Masthead graphic based on a painting by Gudrun Thriemer.

Monday, February 09, 2009

Robert P. Brenner, Jeong Seong-jin, “Overproduction is the Heart of the Crisis,” Asia-Pacific Journal, Vol. 6-1-09, February 7, 2009.

Jeong Seong-jin: Most media and analysts label the current crisis as a “financial crisis.” Do you agree with this characterization?

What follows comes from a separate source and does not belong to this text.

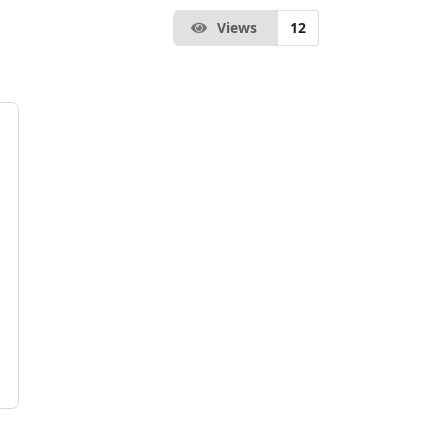
Views
12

Robert Brenner: It’s understandable that analysts of the crisis have made the meltdown in banking and the securities markets their point of departure. But the difficulty is that they have not gone any deeper. From Treasury Secretary Paulson and Fed Chair Bernanke on down, they argue that the crisis can be explained simply in terms of problems in the financial sector. At the same time, they assert that the underlying real economy is strong, the so-called fundamentals in good shape. This could not be more misleading. The basic source of today’s crisis is the declining vitality of the advanced economies since 1973, and, especially, since 2000. Economic performance in the U.S., Western Europe, and Japan has steadily deteriorated, business cycle by business cycle, in terms of every standard macroeconomic indicator -- GDP, investment, real wages, and so forth. Most telling, the business cycle that just ended, from 2001 through 2007, was -- by far -- the weakest of the postwar period, and this despite the greatest government-sponsored economic stimulus in U.S. peacetime history.

Jeong: How would you explain the long-term weakening of the real economy since 1973, what you call in your work “the long downturn”?

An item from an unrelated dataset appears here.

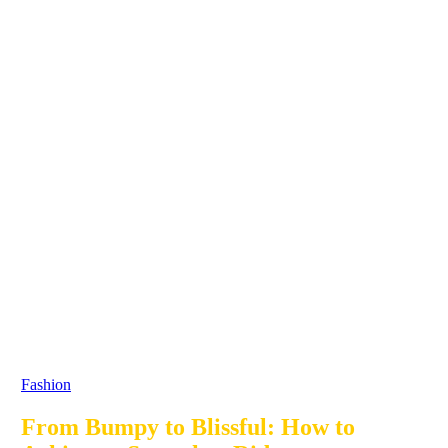
Fashion
From Bumpy to Blissful: How to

Brenner: What mainly accounts for it is a deep, and lasting, decline of the rate of return on capital investment since the end of the 1960s. The failure of the rate of profit to recover is all the more remarkable, in view of the huge drop-off in the growth of real wages over the period. The main cause, though not the only cause, of the decline in the rate of profit has been a persistent tendency to overcapacity in global manufacturing industries. What happened was that, one-after-another, new manufacturing power entered the world market -- Germany and Japan, the Northeast Asian NICs (Newly Industrializing Countries), the Southeast Asian Tigers, and, finally, the Chinese Leviathan. These later-developing economies produced the same goods that were already being produced by the earlier developers, only cheaper. The result was too much supply compared to demand in one industry after another, and this forced down prices and, in that way, profits. The corporations that experienced the squeeze on their profits did not, moreover, meekly leave their industries. They tried to hold their place by falling back on their capacity for innovation, speeding up investment in new technologies. But, of course, this only made overcapacity worse. Due to the fall in their rate of return, capitalists were getting smaller surpluses from their investments. They, therefore, had no choice but to slow down the growth of plants and equipment and employment. At the same time, in order to restore profitability, they held down employees’ compensation, while governments reduced the growth of social expenditures. But the consequence of all these cutbacks in spending has been a long-term problem of aggregate demand. The persistent weakness of aggregate demand has been the immediate source of the economy’s long-term weakness.